While Jeb Bush's testing of the waters on Dec. 16 has taken up most of the political news, I was more interested in U.S. Sen. Lindsey Graham's announcement of a similar interest in the presidency on the same day.
Graham, from Steven Colbert's home state of South Carolina, recently defeated six Republicans in the primary before being re-elected in November. I was pleasantly surprised because Graham's greatest sin, according to his six Republican opponents, was that he periodically actually worked with Democrats.
Graham was one of eight senators — four Democrats and four Republicans — who worked on legislation designed to "fix" the sorry mess our country finds itself in regarding immigration.
The bipartisan legislation easily passed in the Senate only to be shot down by the House of Representatives, seemingly lead by U.S. Sen. Ted Cruz of Texas.
While I am not a supporter of Graham and much of what he stands for politically, I am a supporter of the man for the political courage he showed in pointing out the most significant problem facing our nation, both politically and morally.
In Graham's meeting with reporters on Dec. 16, he was quoted, "I never shied away from trying to solve problems, and working with the Democrats is not a sin if it advances the overall cause."
While maintaining that he usually agrees with the tea party faction of the Republican Party, he also stated, "The problem is that in our primary field, it's not about the times that you agree, it's about the 1 in 10 times that you disagree."

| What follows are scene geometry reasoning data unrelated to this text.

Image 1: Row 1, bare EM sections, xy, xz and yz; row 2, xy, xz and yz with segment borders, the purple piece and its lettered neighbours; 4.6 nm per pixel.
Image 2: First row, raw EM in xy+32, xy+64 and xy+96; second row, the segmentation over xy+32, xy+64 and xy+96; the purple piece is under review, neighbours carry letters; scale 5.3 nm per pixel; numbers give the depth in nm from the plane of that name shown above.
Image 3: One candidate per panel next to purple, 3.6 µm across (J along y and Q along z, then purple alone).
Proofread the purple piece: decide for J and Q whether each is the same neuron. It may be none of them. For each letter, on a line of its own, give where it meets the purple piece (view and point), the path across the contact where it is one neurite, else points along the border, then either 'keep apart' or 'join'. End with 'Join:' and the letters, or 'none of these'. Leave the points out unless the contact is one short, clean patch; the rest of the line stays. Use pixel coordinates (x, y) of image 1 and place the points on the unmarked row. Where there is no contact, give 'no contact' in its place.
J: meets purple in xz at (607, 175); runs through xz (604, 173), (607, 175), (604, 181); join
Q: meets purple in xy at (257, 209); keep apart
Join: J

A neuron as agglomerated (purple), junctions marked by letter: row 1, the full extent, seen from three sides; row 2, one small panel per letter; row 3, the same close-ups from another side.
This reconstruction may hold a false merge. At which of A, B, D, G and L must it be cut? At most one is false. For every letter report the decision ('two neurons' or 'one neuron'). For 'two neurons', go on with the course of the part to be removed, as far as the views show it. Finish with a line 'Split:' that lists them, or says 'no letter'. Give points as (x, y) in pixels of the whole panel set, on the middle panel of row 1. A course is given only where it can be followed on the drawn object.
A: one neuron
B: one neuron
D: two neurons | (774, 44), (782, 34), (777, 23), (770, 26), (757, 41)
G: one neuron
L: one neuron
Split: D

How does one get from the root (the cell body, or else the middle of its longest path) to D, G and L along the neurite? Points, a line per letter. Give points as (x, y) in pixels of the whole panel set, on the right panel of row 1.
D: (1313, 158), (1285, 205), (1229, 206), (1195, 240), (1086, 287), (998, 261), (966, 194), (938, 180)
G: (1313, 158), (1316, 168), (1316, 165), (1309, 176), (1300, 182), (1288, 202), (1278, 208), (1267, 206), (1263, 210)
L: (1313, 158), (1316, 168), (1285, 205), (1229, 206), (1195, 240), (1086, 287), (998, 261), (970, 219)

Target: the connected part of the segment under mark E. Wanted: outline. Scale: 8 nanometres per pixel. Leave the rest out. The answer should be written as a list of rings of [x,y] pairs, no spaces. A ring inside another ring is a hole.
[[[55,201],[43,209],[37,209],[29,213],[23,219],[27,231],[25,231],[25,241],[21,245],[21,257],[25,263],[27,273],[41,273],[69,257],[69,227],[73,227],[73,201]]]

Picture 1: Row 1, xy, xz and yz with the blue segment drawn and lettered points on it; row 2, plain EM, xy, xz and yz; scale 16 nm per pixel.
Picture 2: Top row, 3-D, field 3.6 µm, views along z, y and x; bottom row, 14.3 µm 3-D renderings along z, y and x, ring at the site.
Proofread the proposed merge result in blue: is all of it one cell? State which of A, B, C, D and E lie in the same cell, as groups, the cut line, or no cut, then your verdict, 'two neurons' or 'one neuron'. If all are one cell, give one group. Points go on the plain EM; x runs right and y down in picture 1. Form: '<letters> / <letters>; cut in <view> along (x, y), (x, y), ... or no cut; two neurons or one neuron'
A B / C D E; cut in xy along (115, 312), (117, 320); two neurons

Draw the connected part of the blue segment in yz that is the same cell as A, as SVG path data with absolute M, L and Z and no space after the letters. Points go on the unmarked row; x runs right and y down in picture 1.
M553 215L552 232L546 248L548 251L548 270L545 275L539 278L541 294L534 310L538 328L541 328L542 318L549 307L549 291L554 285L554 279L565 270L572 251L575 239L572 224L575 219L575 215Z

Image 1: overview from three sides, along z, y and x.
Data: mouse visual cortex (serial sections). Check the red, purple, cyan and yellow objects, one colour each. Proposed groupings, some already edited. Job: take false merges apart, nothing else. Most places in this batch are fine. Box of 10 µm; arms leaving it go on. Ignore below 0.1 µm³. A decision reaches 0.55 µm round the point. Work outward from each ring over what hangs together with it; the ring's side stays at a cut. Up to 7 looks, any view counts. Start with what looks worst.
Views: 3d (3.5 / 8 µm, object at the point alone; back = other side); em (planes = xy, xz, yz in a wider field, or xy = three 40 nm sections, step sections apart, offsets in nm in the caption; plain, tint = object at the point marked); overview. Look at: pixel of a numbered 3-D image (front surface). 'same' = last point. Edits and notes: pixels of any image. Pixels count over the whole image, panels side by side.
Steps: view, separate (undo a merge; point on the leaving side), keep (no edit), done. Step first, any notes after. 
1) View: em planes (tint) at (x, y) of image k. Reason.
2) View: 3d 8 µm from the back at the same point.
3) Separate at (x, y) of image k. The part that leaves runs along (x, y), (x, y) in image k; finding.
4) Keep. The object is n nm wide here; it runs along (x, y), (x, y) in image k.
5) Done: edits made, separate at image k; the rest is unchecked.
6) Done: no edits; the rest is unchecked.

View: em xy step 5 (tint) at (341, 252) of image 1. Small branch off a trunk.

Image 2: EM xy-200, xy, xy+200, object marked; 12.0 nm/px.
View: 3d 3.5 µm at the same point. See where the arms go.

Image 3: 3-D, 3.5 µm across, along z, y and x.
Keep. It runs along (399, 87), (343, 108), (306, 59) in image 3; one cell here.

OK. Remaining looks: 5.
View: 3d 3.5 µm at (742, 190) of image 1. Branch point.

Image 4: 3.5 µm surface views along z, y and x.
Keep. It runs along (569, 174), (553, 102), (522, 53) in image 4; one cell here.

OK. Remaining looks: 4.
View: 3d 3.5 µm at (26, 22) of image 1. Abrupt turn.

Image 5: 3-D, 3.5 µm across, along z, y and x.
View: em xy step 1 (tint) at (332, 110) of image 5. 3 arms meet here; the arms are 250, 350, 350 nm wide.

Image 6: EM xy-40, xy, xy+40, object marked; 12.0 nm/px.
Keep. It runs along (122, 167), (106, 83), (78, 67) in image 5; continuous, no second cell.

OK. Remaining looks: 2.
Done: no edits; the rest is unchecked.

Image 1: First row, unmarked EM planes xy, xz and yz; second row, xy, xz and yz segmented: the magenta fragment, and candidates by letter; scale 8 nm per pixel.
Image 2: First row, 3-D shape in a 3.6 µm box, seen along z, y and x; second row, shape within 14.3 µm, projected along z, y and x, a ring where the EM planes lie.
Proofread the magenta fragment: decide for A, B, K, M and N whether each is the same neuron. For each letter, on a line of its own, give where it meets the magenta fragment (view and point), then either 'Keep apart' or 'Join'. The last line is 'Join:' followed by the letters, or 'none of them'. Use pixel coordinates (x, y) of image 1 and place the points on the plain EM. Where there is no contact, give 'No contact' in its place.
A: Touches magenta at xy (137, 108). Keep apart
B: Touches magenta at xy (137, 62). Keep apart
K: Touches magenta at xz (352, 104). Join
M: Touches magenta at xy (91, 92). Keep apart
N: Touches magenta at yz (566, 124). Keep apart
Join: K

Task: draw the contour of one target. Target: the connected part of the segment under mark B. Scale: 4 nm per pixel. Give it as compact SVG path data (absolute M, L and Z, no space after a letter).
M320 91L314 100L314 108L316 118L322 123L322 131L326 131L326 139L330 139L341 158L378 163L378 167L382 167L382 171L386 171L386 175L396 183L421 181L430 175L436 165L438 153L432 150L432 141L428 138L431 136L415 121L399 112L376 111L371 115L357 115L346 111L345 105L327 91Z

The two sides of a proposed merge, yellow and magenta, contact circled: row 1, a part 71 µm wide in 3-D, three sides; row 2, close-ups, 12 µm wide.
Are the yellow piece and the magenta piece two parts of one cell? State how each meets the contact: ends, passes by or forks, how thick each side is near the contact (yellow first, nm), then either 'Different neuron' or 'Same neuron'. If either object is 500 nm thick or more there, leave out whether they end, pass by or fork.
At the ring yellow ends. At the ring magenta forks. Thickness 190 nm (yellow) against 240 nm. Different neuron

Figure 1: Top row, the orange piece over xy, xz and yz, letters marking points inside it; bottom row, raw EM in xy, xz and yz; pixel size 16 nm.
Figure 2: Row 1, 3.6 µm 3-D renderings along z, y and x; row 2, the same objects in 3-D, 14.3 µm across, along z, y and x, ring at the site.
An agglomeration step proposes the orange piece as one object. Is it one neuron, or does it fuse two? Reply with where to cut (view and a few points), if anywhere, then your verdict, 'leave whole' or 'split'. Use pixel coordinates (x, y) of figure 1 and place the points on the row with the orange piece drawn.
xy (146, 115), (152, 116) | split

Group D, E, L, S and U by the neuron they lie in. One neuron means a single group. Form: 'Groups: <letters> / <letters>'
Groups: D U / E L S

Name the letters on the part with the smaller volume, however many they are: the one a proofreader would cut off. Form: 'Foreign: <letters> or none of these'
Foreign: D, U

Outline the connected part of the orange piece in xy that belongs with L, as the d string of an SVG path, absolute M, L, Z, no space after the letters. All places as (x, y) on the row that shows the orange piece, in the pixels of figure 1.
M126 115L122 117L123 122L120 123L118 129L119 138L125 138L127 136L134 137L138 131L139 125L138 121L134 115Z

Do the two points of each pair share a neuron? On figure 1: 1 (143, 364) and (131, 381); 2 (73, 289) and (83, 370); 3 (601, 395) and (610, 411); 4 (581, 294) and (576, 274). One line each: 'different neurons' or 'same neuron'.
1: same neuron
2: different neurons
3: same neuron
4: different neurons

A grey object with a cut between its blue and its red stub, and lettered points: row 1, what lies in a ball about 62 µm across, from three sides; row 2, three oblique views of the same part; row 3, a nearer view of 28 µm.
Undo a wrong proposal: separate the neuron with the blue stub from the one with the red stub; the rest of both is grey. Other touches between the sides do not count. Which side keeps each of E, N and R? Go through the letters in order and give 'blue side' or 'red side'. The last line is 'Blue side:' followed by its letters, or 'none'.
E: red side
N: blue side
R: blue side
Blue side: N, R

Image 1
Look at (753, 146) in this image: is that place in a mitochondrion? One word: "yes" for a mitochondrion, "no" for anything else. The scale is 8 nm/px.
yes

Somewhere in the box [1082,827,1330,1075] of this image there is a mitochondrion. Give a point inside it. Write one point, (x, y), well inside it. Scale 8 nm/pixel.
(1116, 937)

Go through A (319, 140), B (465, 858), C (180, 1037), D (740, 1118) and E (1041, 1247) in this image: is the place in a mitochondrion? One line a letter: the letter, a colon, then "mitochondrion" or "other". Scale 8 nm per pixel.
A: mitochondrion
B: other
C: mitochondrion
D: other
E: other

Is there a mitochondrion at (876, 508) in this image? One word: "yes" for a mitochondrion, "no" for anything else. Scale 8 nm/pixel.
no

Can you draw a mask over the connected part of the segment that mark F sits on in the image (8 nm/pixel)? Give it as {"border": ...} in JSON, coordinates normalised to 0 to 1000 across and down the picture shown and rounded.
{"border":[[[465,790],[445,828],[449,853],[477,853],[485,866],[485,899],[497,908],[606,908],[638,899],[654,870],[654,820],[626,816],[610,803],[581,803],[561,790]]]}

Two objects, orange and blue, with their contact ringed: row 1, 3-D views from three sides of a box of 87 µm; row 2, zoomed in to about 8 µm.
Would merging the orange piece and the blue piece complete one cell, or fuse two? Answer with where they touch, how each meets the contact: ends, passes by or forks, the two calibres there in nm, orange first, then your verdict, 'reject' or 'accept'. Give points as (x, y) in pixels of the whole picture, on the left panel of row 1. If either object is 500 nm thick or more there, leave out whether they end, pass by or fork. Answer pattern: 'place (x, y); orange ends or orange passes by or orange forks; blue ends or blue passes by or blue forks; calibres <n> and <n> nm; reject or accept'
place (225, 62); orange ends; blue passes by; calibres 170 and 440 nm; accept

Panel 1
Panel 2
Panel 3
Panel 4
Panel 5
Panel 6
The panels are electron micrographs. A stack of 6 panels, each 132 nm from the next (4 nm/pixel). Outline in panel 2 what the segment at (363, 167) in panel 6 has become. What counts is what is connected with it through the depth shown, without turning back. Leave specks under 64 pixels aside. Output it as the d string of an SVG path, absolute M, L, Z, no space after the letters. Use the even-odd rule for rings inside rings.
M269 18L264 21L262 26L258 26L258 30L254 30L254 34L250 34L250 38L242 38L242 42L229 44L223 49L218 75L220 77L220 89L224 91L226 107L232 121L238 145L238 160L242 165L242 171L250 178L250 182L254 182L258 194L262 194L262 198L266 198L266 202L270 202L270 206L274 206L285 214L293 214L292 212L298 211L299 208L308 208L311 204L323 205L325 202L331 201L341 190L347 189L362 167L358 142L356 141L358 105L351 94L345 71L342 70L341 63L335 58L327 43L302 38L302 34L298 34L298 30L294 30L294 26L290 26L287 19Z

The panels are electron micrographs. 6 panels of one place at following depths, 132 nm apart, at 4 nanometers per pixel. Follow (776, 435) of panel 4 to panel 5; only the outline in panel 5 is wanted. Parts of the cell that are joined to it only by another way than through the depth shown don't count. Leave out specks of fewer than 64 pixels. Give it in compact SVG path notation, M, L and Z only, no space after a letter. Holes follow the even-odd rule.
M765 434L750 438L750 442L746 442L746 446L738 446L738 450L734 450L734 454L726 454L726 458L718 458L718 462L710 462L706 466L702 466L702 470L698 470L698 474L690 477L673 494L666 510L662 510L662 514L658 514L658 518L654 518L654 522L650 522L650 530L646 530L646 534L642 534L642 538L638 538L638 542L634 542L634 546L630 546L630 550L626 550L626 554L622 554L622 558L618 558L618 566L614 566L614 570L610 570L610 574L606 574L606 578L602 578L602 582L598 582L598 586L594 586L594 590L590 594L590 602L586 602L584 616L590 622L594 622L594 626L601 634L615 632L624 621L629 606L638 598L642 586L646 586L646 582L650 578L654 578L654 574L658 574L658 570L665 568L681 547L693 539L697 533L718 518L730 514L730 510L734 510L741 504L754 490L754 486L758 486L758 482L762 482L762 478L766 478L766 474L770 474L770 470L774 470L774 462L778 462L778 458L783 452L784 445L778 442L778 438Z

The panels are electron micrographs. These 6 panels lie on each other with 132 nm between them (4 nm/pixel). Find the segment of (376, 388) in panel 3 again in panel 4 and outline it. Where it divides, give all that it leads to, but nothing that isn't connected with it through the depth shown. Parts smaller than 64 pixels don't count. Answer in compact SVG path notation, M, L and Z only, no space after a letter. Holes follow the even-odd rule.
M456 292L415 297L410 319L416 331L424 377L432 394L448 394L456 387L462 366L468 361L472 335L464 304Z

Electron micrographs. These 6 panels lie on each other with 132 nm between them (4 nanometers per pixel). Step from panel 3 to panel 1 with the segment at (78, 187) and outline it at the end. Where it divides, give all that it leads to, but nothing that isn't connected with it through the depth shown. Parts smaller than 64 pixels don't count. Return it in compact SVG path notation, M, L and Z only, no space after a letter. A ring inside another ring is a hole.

He emphasized, "The test for some is not, 'Do you agree with me on the issues.' It's, 'Do you hate who I hate.' And I'm not going to live my political life hating people."
Graham certainly cannot be considered a RINO (Republican in name only), but I suspect that if he does enter the Republican primary, both he and former Floridian Gov. Jeb Bush will face the wrath of the Republican far right for their reasonable positions on just a few issues.
I increasingly find the wrath and hatred of some of my longtime friends to be too much to bear in everyday conversations and even Facebook. I miss Gary Elliott and Bob De Pratu, two staunch Republicans who always had the ability to discuss politics without the anger — without hatred.
Amongst the living, there really isn't a much better person in the Flathead Valley and Montana than Bob Brown, a Republican. I don't think, politically, that these three had or have much political hatred between them for Republicans who weren't conservative enough for them or for Democrats.
I hope I am not hurting Bob Brown's elderly statesmanship standing within the Republican Party by noting that he has maintained and nurtured longstanding friendships with Democrats like former Montana Sen. Mike Halligan.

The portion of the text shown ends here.